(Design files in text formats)
++++++++
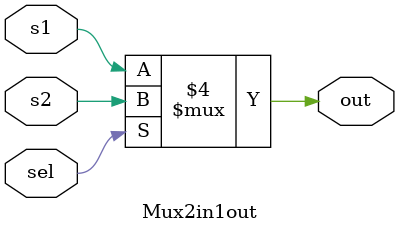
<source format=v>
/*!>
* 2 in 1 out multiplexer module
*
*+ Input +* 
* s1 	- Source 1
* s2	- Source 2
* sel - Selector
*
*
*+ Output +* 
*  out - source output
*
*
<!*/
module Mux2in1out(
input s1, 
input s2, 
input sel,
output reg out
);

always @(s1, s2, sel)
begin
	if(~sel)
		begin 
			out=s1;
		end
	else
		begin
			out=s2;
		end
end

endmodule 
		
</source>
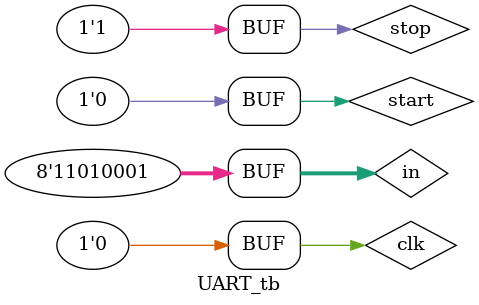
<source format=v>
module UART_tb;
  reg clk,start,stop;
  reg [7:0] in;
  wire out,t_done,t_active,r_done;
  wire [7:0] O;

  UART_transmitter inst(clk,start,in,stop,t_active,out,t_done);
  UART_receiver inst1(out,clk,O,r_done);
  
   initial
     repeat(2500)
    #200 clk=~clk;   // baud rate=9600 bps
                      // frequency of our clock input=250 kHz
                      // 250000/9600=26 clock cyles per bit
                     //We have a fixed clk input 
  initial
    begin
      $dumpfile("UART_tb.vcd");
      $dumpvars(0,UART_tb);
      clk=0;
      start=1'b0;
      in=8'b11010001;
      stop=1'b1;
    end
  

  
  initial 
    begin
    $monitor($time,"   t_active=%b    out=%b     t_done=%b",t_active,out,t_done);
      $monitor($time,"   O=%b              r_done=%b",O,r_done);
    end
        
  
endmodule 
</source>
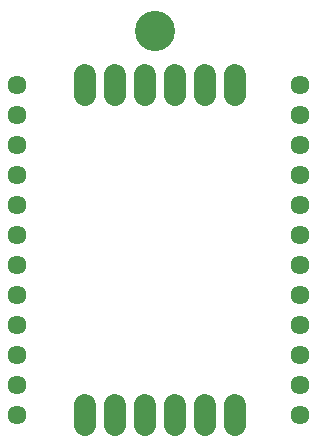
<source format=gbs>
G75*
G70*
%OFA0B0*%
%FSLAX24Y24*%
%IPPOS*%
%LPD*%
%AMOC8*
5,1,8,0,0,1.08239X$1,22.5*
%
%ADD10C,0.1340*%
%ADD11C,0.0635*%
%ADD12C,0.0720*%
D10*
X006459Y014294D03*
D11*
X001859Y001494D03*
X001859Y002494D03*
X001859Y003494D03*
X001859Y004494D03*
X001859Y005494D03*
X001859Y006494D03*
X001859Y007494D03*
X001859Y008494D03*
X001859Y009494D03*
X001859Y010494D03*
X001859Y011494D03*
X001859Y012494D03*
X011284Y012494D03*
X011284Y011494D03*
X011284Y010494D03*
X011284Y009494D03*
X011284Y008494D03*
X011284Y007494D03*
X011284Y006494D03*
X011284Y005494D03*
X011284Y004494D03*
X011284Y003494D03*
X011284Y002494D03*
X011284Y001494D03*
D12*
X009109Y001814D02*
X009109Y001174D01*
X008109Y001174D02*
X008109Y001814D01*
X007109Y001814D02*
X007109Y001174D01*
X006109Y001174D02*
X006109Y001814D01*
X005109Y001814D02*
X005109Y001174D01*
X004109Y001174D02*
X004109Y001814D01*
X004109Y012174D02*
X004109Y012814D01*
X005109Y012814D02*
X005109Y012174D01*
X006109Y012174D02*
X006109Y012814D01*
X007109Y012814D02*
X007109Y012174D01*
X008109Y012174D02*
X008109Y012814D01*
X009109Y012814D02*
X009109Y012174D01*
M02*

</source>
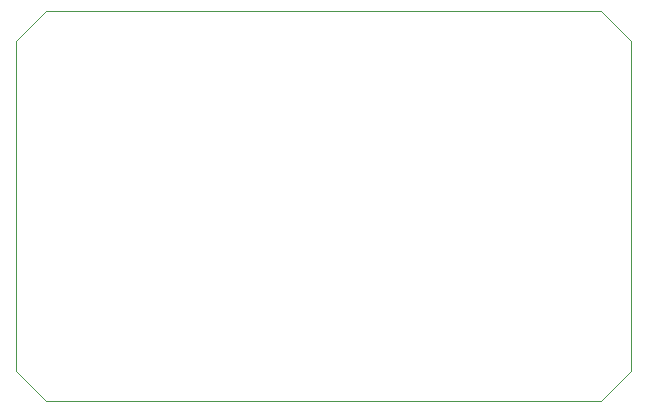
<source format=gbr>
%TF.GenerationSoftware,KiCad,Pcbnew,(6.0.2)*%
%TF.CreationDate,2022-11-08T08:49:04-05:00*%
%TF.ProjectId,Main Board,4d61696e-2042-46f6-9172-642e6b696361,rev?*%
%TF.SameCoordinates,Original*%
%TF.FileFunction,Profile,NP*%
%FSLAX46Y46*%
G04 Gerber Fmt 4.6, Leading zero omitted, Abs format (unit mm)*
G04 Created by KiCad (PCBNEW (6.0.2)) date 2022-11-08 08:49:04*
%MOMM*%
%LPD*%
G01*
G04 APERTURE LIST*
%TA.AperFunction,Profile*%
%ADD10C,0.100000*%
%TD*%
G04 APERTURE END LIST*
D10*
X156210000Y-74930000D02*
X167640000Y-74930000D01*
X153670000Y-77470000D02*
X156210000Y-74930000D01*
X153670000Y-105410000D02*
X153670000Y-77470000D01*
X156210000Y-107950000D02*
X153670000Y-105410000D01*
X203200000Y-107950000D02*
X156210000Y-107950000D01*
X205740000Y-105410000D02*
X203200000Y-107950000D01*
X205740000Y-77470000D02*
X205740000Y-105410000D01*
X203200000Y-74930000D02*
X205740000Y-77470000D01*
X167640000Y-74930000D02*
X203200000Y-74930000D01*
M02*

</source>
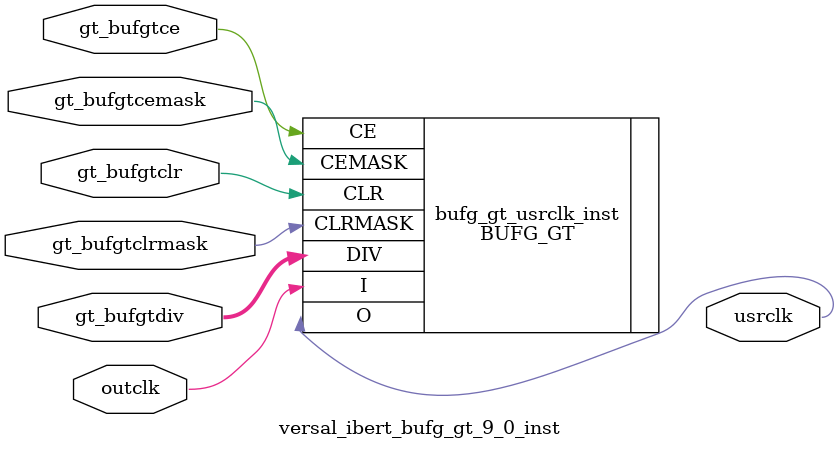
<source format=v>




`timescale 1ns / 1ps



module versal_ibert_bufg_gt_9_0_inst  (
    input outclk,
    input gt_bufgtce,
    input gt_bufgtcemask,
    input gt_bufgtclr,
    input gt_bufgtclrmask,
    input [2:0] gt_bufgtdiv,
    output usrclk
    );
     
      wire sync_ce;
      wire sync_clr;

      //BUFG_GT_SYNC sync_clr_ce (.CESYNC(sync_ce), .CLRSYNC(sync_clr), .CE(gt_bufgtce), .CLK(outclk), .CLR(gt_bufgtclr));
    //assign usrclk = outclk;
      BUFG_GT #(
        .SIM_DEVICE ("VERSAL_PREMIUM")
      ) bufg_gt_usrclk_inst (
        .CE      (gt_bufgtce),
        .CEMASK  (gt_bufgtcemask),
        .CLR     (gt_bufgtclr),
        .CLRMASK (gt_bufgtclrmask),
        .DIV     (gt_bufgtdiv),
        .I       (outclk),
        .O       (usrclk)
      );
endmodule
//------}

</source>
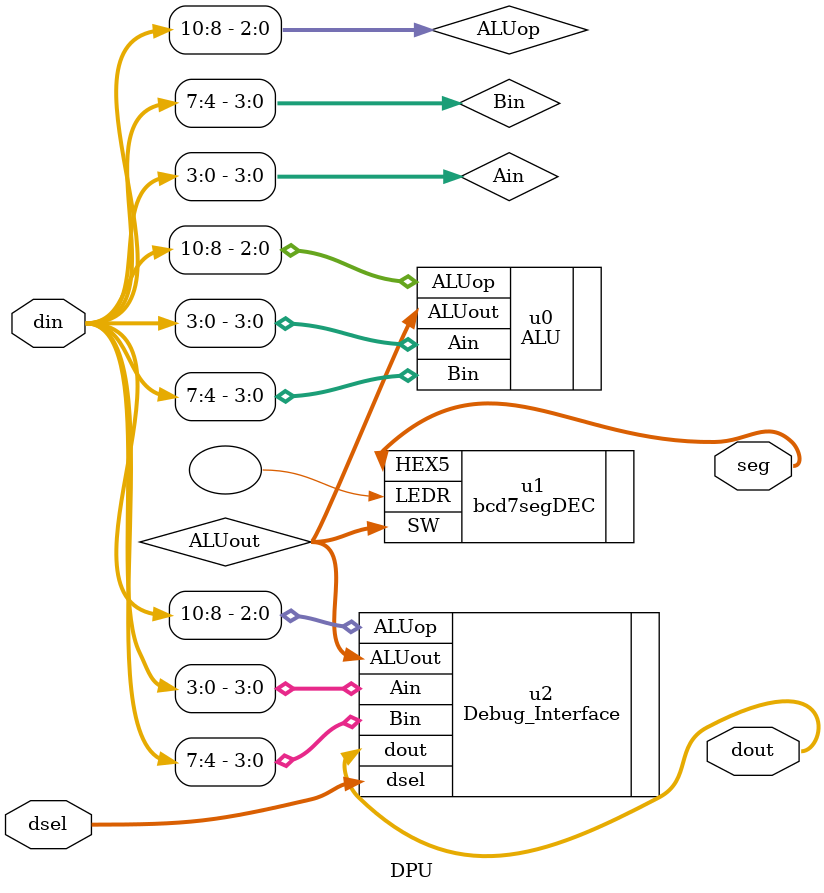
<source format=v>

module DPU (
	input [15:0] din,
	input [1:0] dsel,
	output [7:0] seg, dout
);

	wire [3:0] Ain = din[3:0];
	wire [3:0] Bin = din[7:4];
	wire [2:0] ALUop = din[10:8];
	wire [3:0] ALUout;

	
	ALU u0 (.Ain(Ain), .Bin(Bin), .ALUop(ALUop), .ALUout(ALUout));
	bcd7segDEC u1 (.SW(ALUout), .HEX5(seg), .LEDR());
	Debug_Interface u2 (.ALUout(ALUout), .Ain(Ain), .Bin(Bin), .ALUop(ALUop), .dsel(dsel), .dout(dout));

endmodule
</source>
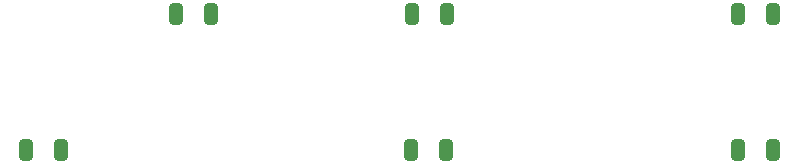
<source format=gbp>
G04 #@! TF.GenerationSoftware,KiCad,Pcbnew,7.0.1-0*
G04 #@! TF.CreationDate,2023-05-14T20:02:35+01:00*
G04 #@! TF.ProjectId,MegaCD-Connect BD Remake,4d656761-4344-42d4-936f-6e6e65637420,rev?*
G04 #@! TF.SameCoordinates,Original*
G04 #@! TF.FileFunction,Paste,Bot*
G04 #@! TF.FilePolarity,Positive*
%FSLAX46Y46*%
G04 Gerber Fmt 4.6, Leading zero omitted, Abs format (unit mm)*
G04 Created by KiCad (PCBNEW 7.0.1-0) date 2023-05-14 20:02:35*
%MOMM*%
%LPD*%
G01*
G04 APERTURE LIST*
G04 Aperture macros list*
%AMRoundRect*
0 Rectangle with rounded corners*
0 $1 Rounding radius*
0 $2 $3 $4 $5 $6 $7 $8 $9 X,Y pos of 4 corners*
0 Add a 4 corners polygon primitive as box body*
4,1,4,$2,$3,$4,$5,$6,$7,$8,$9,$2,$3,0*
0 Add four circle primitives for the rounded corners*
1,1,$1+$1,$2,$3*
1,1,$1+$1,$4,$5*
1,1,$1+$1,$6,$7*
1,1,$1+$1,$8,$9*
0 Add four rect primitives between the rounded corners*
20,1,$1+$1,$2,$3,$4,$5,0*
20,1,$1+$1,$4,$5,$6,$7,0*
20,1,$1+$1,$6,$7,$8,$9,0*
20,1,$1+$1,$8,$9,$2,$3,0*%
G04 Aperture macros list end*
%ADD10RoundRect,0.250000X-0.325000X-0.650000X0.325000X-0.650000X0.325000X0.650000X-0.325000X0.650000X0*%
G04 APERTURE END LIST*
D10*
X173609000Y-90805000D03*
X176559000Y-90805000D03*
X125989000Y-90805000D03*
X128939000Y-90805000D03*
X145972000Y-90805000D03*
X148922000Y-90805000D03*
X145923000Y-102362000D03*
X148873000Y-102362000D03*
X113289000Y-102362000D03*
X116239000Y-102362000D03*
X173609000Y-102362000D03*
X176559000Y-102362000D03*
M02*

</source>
++++++++
# Your objective
For the string "outclk", give the number of lines in the records that contain it and nothing besides.

# Task output
4